_WHAT THIS TASK INVOLVES_
Count the lines in the entries that contain the string "nose". State nothing but the number.

*** GIVEN DATA ***

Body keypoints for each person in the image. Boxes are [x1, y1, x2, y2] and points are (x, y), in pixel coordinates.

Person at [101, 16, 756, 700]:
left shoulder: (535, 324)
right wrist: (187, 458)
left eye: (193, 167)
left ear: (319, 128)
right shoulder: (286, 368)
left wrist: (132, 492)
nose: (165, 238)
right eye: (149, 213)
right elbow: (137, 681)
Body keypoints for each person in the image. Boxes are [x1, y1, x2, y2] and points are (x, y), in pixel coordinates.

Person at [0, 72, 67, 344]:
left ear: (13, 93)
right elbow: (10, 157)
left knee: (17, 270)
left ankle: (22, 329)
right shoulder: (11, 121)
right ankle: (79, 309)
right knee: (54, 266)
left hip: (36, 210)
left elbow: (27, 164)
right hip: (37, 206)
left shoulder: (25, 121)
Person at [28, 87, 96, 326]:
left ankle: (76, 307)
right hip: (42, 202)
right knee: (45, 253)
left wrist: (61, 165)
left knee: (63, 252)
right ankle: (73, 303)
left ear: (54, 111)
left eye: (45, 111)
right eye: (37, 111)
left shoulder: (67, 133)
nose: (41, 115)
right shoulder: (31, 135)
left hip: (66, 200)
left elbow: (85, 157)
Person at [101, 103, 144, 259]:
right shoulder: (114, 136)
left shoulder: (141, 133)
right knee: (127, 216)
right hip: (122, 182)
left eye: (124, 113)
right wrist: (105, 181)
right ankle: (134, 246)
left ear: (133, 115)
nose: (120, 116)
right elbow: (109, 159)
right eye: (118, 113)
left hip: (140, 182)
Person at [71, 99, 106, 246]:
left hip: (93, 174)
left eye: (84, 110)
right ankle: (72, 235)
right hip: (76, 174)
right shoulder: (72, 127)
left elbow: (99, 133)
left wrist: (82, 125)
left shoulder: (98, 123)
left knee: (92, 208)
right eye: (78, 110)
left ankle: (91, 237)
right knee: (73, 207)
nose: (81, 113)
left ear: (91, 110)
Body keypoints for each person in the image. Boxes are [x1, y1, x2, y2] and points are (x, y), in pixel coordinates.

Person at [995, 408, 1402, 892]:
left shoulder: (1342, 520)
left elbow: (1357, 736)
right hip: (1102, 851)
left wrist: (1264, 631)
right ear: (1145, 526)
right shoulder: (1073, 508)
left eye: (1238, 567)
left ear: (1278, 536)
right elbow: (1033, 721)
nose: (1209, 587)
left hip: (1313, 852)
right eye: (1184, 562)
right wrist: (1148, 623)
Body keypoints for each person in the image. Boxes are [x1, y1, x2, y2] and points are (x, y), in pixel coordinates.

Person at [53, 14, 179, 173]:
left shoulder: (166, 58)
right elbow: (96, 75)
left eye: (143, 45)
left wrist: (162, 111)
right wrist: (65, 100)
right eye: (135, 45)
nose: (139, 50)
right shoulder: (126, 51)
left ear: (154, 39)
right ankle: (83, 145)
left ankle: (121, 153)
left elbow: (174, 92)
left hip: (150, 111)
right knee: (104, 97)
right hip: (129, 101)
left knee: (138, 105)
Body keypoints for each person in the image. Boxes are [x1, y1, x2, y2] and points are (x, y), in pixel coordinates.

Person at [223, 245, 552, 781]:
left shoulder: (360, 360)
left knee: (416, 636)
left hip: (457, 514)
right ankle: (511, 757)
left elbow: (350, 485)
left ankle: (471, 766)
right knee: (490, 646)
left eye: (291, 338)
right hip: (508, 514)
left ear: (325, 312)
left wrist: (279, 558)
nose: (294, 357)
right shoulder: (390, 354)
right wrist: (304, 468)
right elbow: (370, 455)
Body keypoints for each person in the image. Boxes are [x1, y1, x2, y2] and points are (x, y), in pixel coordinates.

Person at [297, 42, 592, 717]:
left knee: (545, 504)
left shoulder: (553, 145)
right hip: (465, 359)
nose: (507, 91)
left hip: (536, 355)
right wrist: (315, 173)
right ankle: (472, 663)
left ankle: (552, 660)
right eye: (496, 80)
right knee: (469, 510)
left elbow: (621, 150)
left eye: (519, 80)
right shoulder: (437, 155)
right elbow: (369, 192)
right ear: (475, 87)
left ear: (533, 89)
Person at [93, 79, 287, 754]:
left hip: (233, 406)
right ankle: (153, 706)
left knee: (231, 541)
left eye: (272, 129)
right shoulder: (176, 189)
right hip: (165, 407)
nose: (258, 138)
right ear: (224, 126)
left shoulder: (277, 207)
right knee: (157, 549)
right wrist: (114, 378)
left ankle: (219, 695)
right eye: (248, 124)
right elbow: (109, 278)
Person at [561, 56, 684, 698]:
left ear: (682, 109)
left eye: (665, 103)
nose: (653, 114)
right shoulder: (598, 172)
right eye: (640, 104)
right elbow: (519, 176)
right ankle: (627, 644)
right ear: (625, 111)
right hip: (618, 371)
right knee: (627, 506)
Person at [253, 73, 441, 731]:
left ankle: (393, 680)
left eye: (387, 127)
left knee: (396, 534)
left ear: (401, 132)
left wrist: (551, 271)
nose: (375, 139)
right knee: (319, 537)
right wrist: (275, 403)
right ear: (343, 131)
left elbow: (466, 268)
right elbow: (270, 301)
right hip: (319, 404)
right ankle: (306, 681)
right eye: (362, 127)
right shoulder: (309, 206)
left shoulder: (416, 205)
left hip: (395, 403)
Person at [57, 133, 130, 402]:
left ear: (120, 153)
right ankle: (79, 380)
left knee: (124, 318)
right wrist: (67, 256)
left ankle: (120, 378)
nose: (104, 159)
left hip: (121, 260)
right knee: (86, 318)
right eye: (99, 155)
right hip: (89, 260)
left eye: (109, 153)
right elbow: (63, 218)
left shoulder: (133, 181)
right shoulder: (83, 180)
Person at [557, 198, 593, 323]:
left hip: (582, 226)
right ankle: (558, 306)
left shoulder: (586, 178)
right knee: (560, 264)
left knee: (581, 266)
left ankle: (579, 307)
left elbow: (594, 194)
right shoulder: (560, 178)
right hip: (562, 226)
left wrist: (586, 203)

***

_SOLUTION TO THIS EXERCISE_
12